_Exercise goal_: Give the lines for every item in the material as a JSON list of strings, one string per line, with blank lines left out.

_Records to process_:
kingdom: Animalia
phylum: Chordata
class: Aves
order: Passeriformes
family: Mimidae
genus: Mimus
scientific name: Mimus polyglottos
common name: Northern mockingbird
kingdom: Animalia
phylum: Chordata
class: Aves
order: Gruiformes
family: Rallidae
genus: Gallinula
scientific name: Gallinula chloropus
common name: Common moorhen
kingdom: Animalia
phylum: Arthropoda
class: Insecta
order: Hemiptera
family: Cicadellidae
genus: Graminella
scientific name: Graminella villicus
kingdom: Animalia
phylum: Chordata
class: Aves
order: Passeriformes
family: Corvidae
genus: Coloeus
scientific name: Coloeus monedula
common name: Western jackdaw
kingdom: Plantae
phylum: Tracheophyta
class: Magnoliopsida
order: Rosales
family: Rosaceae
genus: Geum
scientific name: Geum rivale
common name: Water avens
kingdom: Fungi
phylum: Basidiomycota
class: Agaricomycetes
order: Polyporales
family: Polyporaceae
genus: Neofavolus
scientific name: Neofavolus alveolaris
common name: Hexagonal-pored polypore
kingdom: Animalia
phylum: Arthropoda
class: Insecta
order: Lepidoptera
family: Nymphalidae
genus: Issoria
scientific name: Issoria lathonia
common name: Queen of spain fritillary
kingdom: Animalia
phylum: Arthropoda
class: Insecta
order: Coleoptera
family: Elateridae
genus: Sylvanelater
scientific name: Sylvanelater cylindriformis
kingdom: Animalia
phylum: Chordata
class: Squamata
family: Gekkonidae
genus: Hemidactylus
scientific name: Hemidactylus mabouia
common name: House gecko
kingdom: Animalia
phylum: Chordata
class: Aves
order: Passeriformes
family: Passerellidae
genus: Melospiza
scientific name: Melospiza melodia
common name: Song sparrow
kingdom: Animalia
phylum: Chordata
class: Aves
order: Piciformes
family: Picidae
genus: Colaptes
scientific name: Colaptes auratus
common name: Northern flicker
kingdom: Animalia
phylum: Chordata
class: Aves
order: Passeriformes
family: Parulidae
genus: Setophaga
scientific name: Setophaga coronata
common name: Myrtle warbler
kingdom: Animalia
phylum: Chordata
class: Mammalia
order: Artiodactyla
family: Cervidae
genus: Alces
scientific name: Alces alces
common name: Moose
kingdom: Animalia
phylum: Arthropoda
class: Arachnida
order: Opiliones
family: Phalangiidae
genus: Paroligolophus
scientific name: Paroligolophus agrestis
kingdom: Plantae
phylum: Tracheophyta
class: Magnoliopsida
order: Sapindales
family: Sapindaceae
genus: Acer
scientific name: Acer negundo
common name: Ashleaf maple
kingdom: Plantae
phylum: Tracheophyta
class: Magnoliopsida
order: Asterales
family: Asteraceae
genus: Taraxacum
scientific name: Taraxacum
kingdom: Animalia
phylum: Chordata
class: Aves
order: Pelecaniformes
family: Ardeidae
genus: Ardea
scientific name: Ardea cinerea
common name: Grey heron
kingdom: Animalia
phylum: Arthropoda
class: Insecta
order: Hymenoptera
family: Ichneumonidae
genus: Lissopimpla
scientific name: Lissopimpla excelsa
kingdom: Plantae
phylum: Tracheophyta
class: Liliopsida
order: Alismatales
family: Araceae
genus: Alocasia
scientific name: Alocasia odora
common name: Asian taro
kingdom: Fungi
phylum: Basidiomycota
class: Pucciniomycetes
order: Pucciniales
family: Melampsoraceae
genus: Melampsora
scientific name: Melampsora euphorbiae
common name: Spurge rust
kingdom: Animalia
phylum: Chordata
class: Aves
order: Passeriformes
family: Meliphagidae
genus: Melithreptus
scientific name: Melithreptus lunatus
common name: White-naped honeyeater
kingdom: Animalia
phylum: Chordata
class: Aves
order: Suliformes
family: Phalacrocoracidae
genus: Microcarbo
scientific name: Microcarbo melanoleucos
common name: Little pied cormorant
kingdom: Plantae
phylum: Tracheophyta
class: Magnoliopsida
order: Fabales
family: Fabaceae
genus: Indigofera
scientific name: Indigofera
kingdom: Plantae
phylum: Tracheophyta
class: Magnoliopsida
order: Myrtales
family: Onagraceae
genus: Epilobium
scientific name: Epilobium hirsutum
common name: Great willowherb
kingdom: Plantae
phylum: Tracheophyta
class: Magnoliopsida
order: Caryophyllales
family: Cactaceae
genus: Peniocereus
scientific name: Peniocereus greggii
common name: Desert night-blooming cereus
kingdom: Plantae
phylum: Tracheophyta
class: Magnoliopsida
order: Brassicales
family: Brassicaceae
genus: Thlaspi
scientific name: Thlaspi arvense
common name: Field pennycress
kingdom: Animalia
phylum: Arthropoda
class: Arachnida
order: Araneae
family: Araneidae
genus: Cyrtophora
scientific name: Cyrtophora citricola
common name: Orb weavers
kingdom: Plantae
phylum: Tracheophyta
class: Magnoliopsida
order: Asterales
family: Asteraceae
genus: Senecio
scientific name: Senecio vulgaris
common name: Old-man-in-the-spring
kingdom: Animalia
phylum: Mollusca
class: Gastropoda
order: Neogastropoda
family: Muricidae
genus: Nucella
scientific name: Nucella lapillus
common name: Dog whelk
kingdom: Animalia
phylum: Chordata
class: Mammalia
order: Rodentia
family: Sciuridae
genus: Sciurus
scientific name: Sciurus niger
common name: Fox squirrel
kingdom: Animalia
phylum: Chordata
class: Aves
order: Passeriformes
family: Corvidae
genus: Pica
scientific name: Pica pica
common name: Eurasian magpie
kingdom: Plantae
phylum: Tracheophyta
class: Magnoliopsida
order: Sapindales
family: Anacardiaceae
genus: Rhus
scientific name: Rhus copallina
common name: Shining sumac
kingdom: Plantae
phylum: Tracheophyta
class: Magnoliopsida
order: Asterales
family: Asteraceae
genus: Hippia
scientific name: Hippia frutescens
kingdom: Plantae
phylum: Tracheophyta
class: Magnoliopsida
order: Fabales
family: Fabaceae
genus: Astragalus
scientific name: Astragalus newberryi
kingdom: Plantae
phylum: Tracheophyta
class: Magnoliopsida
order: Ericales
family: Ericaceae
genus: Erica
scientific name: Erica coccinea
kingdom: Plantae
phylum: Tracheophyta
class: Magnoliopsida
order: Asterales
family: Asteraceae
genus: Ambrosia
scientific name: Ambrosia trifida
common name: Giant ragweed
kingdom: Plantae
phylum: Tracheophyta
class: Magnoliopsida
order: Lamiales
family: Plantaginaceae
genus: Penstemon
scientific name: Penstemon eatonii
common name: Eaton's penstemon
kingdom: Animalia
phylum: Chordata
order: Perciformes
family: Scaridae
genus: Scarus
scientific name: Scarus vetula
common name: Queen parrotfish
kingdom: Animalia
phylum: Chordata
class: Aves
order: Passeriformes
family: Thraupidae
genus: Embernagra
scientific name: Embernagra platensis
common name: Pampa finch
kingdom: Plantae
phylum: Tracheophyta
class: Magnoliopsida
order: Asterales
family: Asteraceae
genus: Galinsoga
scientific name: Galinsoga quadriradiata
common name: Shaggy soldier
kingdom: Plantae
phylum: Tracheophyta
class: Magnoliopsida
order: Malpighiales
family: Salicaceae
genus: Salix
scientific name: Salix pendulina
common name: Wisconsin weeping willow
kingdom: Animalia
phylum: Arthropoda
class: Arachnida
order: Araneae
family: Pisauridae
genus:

_Correct result_:
[
  "kingdom: Animalia",
  "phylum: Chordata",
  "class: Aves",
  "order: Passeriformes",
  "family: Mimidae",
  "genus: Mimus",
  "scientific name: Mimus polyglottos",
  "common name: Northern mockingbird",
  "kingdom: Animalia",
  "phylum: Chordata",
  "class: Aves",
  "order: Gruiformes",
  "family: Rallidae",
  "genus: Gallinula",
  "scientific name: Gallinula chloropus",
  "common name: Common moorhen",
  "kingdom: Animalia",
  "phylum: Arthropoda",
  "class: Insecta",
  "order: Hemiptera",
  "family: Cicadellidae",
  "genus: Graminella",
  "scientific name: Graminella villicus",
  "kingdom: Animalia",
  "phylum: Chordata",
  "class: Aves",
  "order: Passeriformes",
  "family: Corvidae",
  "genus: Coloeus",
  "scientific name: Coloeus monedula",
  "common name: Western jackdaw",
  "kingdom: Plantae",
  "phylum: Tracheophyta",
  "class: Magnoliopsida",
  "order: Rosales",
  "family: Rosaceae",
  "genus: Geum",
  "scientific name: Geum rivale",
  "common name: Water avens",
  "kingdom: Fungi",
  "phylum: Basidiomycota",
  "class: Agaricomycetes",
  "order: Polyporales",
  "family: Polyporaceae",
  "genus: Neofavolus",
  "scientific name: Neofavolus alveolaris",
  "common name: Hexagonal-pored polypore",
  "kingdom: Animalia",
  "phylum: Arthropoda",
  "class: Insecta",
  "order: Lepidoptera",
  "family: Nymphalidae",
  "genus: Issoria",
  "scientific name: Issoria lathonia",
  "common name: Queen of spain fritillary",
  "kingdom: Animalia",
  "phylum: Arthropoda",
  "class: Insecta",
  "order: Coleoptera",
  "family: Elateridae",
  "genus: Sylvanelater",
  "scientific name: Sylvanelater cylindriformis",
  "kingdom: Animalia",
  "phylum: Chordata",
  "class: Squamata",
  "family: Gekkonidae",
  "genus: Hemidactylus",
  "scientific name: Hemidactylus mabouia",
  "common name: House gecko",
  "kingdom: Animalia",
  "phylum: Chordata",
  "class: Aves",
  "order: Passeriformes",
  "family: Passerellidae",
  "genus: Melospiza",
  "scientific name: Melospiza melodia",
  "common name: Song sparrow",
  "kingdom: Animalia",
  "phylum: Chordata",
  "class: Aves",
  "order: Piciformes",
  "family: Picidae",
  "genus: Colaptes",
  "scientific name: Colaptes auratus",
  "common name: Northern flicker",
  "kingdom: Animalia",
  "phylum: Chordata",
  "class: Aves",
  "order: Passeriformes",
  "family: Parulidae",
  "genus: Setophaga",
  "scientific name: Setophaga coronata",
  "common name: Myrtle warbler",
  "kingdom: Animalia",
  "phylum: Chordata",
  "class: Mammalia",
  "order: Artiodactyla",
  "family: Cervidae",
  "genus: Alces",
  "scientific name: Alces alces",
  "common name: Moose",
  "kingdom: Animalia",
  "phylum: Arthropoda",
  "class: Arachnida",
  "order: Opiliones",
  "family: Phalangiidae",
  "genus: Paroligolophus",
  "scientific name: Paroligolophus agrestis",
  "kingdom: Plantae",
  "phylum: Tracheophyta",
  "class: Magnoliopsida",
  "order: Sapindales",
  "family: Sapindaceae",
  "genus: Acer",
  "scientific name: Acer negundo",
  "common name: Ashleaf maple",
  "kingdom: Plantae",
  "phylum: Tracheophyta",
  "class: Magnoliopsida",
  "order: Asterales",
  "family: Asteraceae",
  "genus: Taraxacum",
  "scientific name: Taraxacum",
  "kingdom: Animalia",
  "phylum: Chordata",
  "class: Aves",
  "order: Pelecaniformes",
  "family: Ardeidae",
  "genus: Ardea",
  "scientific name: Ardea cinerea",
  "common name: Grey heron",
  "kingdom: Animalia",
  "phylum: Arthropoda",
  "class: Insecta",
  "order: Hymenoptera",
  "family: Ichneumonidae",
  "genus: Lissopimpla",
  "scientific name: Lissopimpla excelsa",
  "kingdom: Plantae",
  "phylum: Tracheophyta",
  "class: Liliopsida",
  "order: Alismatales",
  "family: Araceae",
  "genus: Alocasia",
  "scientific name: Alocasia odora",
  "common name: Asian taro",
  "kingdom: Fungi",
  "phylum: Basidiomycota",
  "class: Pucciniomycetes",
  "order: Pucciniales",
  "family: Melampsoraceae",
  "genus: Melampsora",
  "scientific name: Melampsora euphorbiae",
  "common name: Spurge rust",
  "kingdom: Animalia",
  "phylum: Chordata",
  "class: Aves",
  "order: Passeriformes",
  "family: Meliphagidae",
  "genus: Melithreptus",
  "scientific name: Melithreptus lunatus",
  "common name: White-naped honeyeater",
  "kingdom: Animalia",
  "phylum: Chordata",
  "class: Aves",
  "order: Suliformes",
  "family: Phalacrocoracidae",
  "genus: Microcarbo",
  "scientific name: Microcarbo melanoleucos",
  "common name: Little pied cormorant",
  "kingdom: Plantae",
  "phylum: Tracheophyta",
  "class: Magnoliopsida",
  "order: Fabales",
  "family: Fabaceae",
  "genus: Indigofera",
  "scientific name: Indigofera",
  "kingdom: Plantae",
  "phylum: Tracheophyta",
  "class: Magnoliopsida",
  "order: Myrtales",
  "family: Onagraceae",
  "genus: Epilobium",
  "scientific name: Epilobium hirsutum",
  "common name: Great willowherb",
  "kingdom: Plantae",
  "phylum: Tracheophyta",
  "class: Magnoliopsida",
  "order: Caryophyllales",
  "family: Cactaceae",
  "genus: Peniocereus",
  "scientific name: Peniocereus greggii",
  "common name: Desert night-blooming cereus",
  "kingdom: Plantae",
  "phylum: Tracheophyta",
  "class: Magnoliopsida",
  "order: Brassicales",
  "family: Brassicaceae",
  "genus: Thlaspi",
  "scientific name: Thlaspi arvense",
  "common name: Field pennycress",
  "kingdom: Animalia",
  "phylum: Arthropoda",
  "class: Arachnida",
  "order: Araneae",
  "family: Araneidae",
  "genus: Cyrtophora",
  "scientific name: Cyrtophora citricola",
  "common name: Orb weavers",
  "kingdom: Plantae",
  "phylum: Tracheophyta",
  "class: Magnoliopsida",
  "order: Asterales",
  "family: Asteraceae",
  "genus: Senecio",
  "scientific name: Senecio vulgaris",
  "common name: Old-man-in-the-spring",
  "kingdom: Animalia",
  "phylum: Mollusca",
  "class: Gastropoda",
  "order: Neogastropoda",
  "family: Muricidae",
  "genus: Nucella",
  "scientific name: Nucella lapillus",
  "common name: Dog whelk",
  "kingdom: Animalia",
  "phylum: Chordata",
  "class: Mammalia",
  "order: Rodentia",
  "family: Sciuridae",
  "genus: Sciurus",
  "scientific name: Sciurus niger",
  "common name: Fox squirrel",
  "kingdom: Animalia",
  "phylum: Chordata",
  "class: Aves",
  "order: Passeriformes",
  "family: Corvidae",
  "genus: Pica",
  "scientific name: Pica pica",
  "common name: Eurasian magpie",
  "kingdom: Plantae",
  "phylum: Tracheophyta",
  "class: Magnoliopsida",
  "order: Sapindales",
  "family: Anacardiaceae",
  "genus: Rhus",
  "scientific name: Rhus copallina",
  "common name: Shining sumac",
  "kingdom: Plantae",
  "phylum: Tracheophyta",
  "class: Magnoliopsida",
  "order: Asterales",
  "family: Asteraceae",
  "genus: Hippia",
  "scientific name: Hippia frutescens",
  "kingdom: Plantae",
  "phylum: Tracheophyta",
  "class: Magnoliopsida",
  "order: Fabales",
  "family: Fabaceae",
  "genus: Astragalus",
  "scientific name: Astragalus newberryi",
  "kingdom: Plantae",
  "phylum: Tracheophyta",
  "class: Magnoliopsida",
  "order: Ericales",
  "family: Ericaceae",
  "genus: Erica",
  "scientific name: Erica coccinea",
  "kingdom: Plantae",
  "phylum: Tracheophyta",
  "class: Magnoliopsida",
  "order: Asterales",
  "family: Asteraceae",
  "genus: Ambrosia",
  "scientific name: Ambrosia trifida",
  "common name: Giant ragweed",
  "kingdom: Plantae",
  "phylum: Tracheophyta",
  "class: Magnoliopsida",
  "order: Lamiales",
  "family: Plantaginaceae",
  "genus: Penstemon",
  "scientific name: Penstemon eatonii",
  "common name: Eaton's penstemon",
  "kingdom: Animalia",
  "phylum: Chordata",
  "order: Perciformes",
  "family: Scaridae",
  "genus: Scarus",
  "scientific name: Scarus vetula",
  "common name: Queen parrotfish",
  "kingdom: Animalia",
  "phylum: Chordata",
  "class: Aves",
  "order: Passeriformes",
  "family: Thraupidae",
  "genus: Embernagra",
  "scientific name: Embernagra platensis",
  "common name: Pampa finch",
  "kingdom: Plantae",
  "phylum: Tracheophyta",
  "class: Magnoliopsida",
  "order: Asterales",
  "family: Asteraceae",
  "genus: Galinsoga",
  "scientific name: Galinsoga quadriradiata",
  "common name: Shaggy soldier",
  "kingdom: Plantae",
  "phylum: Tracheophyta",
  "class: Magnoliopsida",
  "order: Malpighiales",
  "family: Salicaceae",
  "genus: Salix",
  "scientific name: Salix pendulina",
  "common name: Wisconsin weeping willow",
  "kingdom: Animalia",
  "phylum: Arthropoda",
  "class: Arachnida",
  "order: Araneae",
  "family: Pisauridae",
  "genus:"
]